Both electrification and hydrogen have their place and the industry is slightly divided on this. However, for me the reality is that swapping batteries on a large 100T excavator will cause challenges as you’ll never be able to charge them fast enough – however, for something like ADT’s where they can charge mid-cycle provides real opportunity for electrification.

Whereas, one of the main discussion points at the show was centred around HVO, which can dramatically reduce a company’s carbon footprint and is readily available now. The results from the extensive trial conducted by CPI will be released over the coming months for the industry to take advantage of.

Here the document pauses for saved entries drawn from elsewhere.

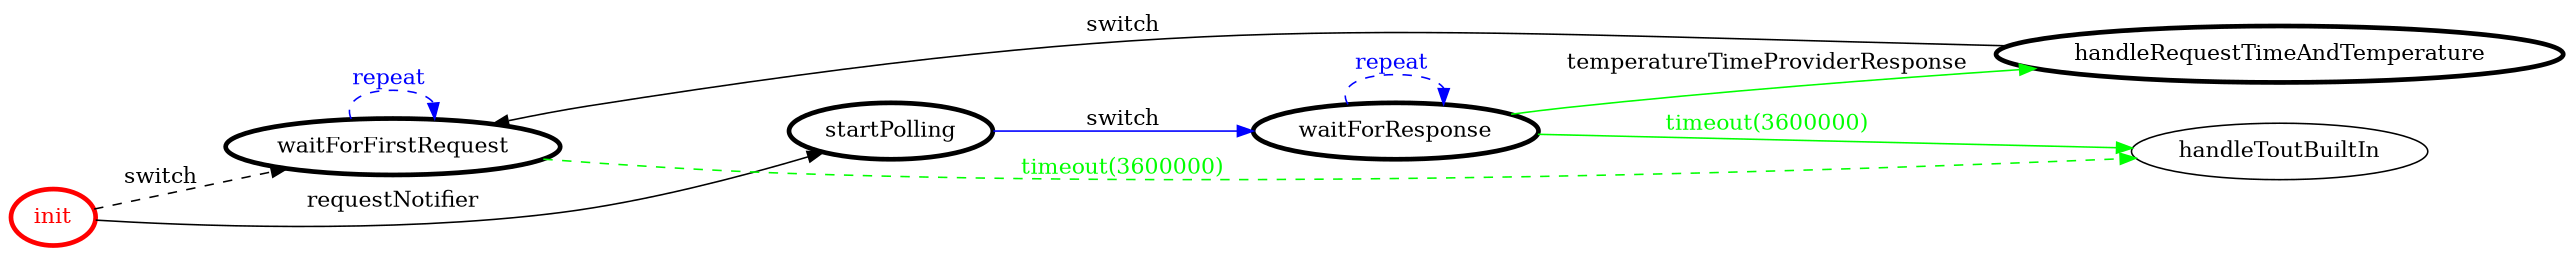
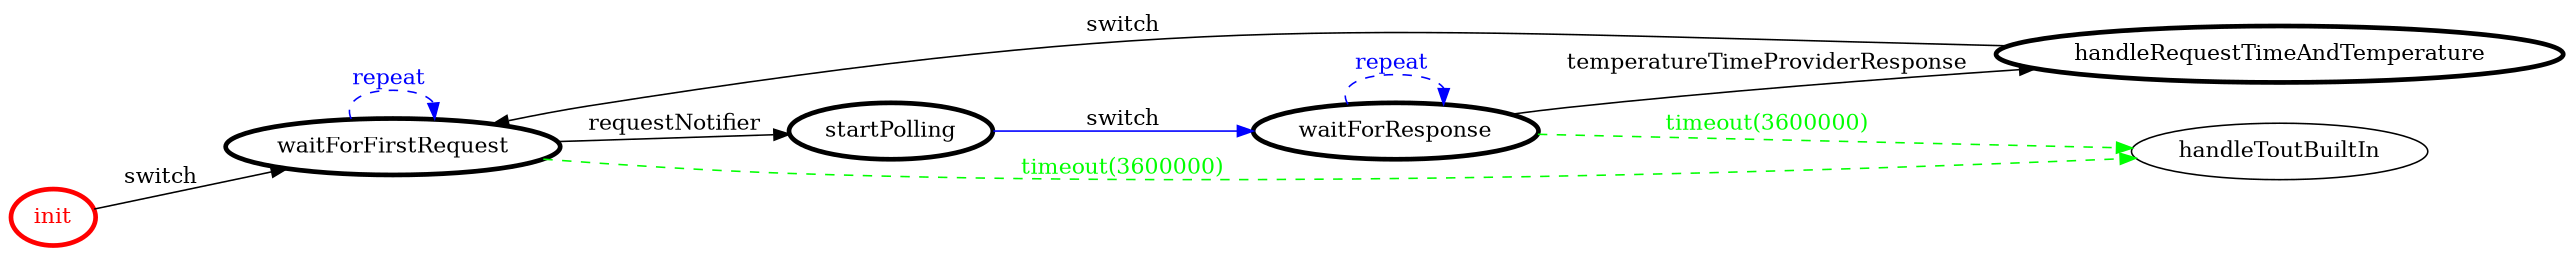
  digraph {
    rankdir=LR
    node [color=black fontcolor=black penwidth=3]
    edge [color=black fontcolor=black]
    init [color=red fontcolor=red]
    waitForFirstRequest
    startPolling
    handleToutBuiltIn [color="" fontcolor="" penwidth=""]
    waitForResponse
    handleRequestTimeAndTemperature
-   init -> waitForFirstRequest [label=switch style=dashed]
+   init -> waitForFirstRequest [label=switch]
    waitForFirstRequest -> waitForFirstRequest [color=blue fontcolor=blue label="repeat " style=dashed]
-   init -> startPolling [label=requestNotifier]
+   waitForFirstRequest -> startPolling [label=requestNotifier]
    waitForFirstRequest -> handleToutBuiltIn [color=green fontcolor=green label="timeout(3600000)" style=dashed]
    startPolling -> waitForResponse [color=blue label=switch]
-   waitForResponse -> handleToutBuiltIn [color=green fontcolor=green label="timeout(3600000)"]
+   waitForResponse -> handleToutBuiltIn [color=green fontcolor=green label="timeout(3600000)" style=dashed]
    waitForResponse -> waitForResponse [color=blue fontcolor=blue label="repeat " style=dashed]
-   waitForResponse -> handleRequestTimeAndTemperature [color=green label=temperatureTimeProviderResponse]
+   waitForResponse -> handleRequestTimeAndTemperature [label=temperatureTimeProviderResponse]
    handleRequestTimeAndTemperature -> waitForFirstRequest [label=switch]
  }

For years the role of data has been used in other industries, but digitalisation was finally a huge buzzword at Hillhead this year. Big data has huge potential, and now is the time for the industry to embrace it – not least with other developments such as electrification and autonomy coming through over the next few years.

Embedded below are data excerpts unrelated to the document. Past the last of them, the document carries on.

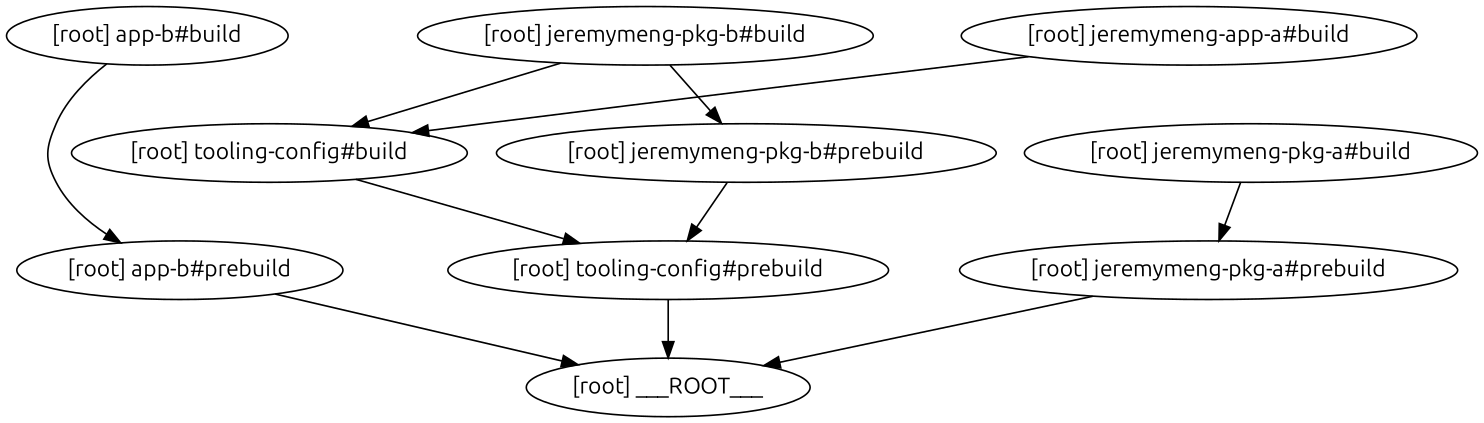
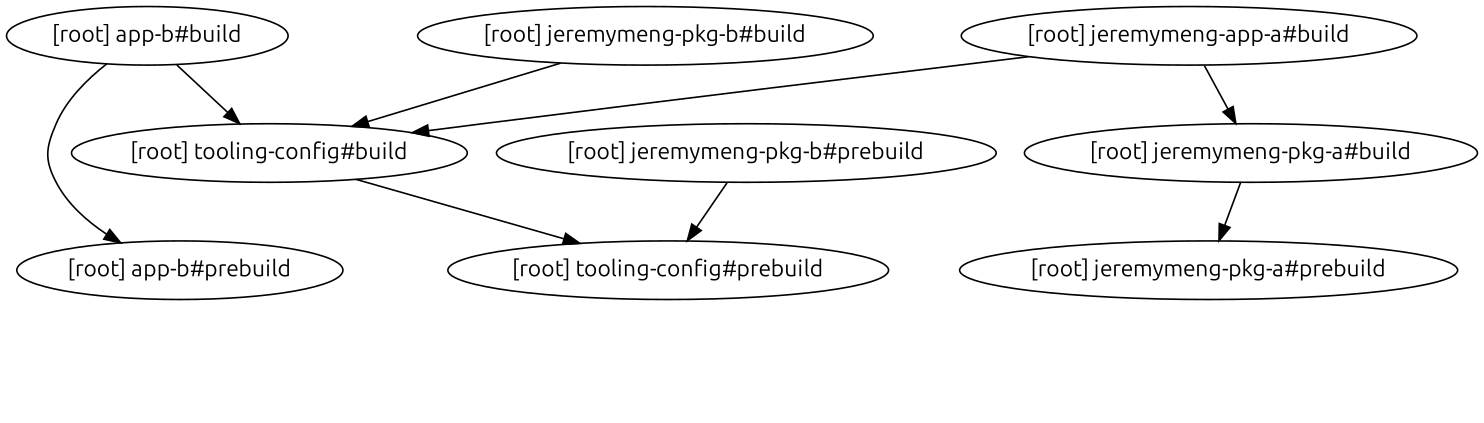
  digraph {
    compound=true
    fontname=Ubuntu
    newrank=true
    node [fontname=Ubuntu]
    edge [fontname=Ubuntu]
    "[root] app-b#build"
    "[root] app-b#prebuild"
    "[root] tooling-config#build"
-   "[root] ___ROOT___"
    "[root] tooling-config#prebuild"
    "[root] jeremymeng-app-a#build"
    "[root] jeremymeng-pkg-a#build"
    "[root] jeremymeng-pkg-a#prebuild"
    "[root] jeremymeng-pkg-b#build"
    "[root] jeremymeng-pkg-b#prebuild"
    subgraph sub_1 {
      "[root] app-b#build"
      "[root] app-b#prebuild"
      "[root] tooling-config#build"
-     "[root] ___ROOT___"
      "[root] tooling-config#prebuild"
      "[root] jeremymeng-app-a#build"
      "[root] jeremymeng-pkg-a#build"
      "[root] jeremymeng-pkg-a#prebuild"
      "[root] jeremymeng-pkg-b#build"
      "[root] jeremymeng-pkg-b#prebuild"
    }
    "[root] app-b#build" -> "[root] app-b#prebuild"
-   "[root] app-b#prebuild" -> "[root] ___ROOT___"
+   "[root] app-b#build" -> "[root] tooling-config#build"
    "[root] tooling-config#build" -> "[root] tooling-config#prebuild"
-   "[root] tooling-config#prebuild" -> "[root] ___ROOT___"
    "[root] jeremymeng-app-a#build" -> "[root] tooling-config#build"
+   "[root] jeremymeng-app-a#build" -> "[root] jeremymeng-pkg-a#build"
    "[root] jeremymeng-pkg-a#build" -> "[root] jeremymeng-pkg-a#prebuild"
-   "[root] jeremymeng-pkg-a#prebuild" -> "[root] ___ROOT___"
    "[root] jeremymeng-pkg-b#build" -> "[root] tooling-config#build"
-   "[root] jeremymeng-pkg-b#build" -> "[root] jeremymeng-pkg-b#prebuild"
    "[root] jeremymeng-pkg-b#prebuild" -> "[root] tooling-config#prebuild"
  }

It was refreshing to see so many companies meeting the needs of the quarrying and aggregates sector either by showcasing either their own platforms or how they were working together as partners to come up with an array of innovative solutions to meet the needs of mixed fleet/brands in one place. This is critical because as a business, you need to have a solution to pull all your information into one place and not do this manually. This was a surprising change, and great to see IT being embraced and really dialled up in conversation.

It was clear that the last couple of years had resulted in people reflecting and appreciating that data really does have its place – not least when developed for the right people, in the right way, and turned into easily digestible reports that everyone can understand, rather than providing hundreds of pages of reports that do nothing. Ironically in the past it has been incredibly hard technology-wise to produce this, but if you can achieve one bitesize digestible chunk, where no matter who you share it with in the business, they understand what they’re looking at and can do something with it, then you’re onto a winner.

And that’s where it looks like the sector is heading - companies can no longer afford to put their heads in the sand – they really do need to harness the power of data as it has huge potential.

Hillhead underlined what a huge moment this is for the industry, and at Chepstow Plant International, we can’t wait to see what the future holds as we strive towards decarbonisation of the sector together.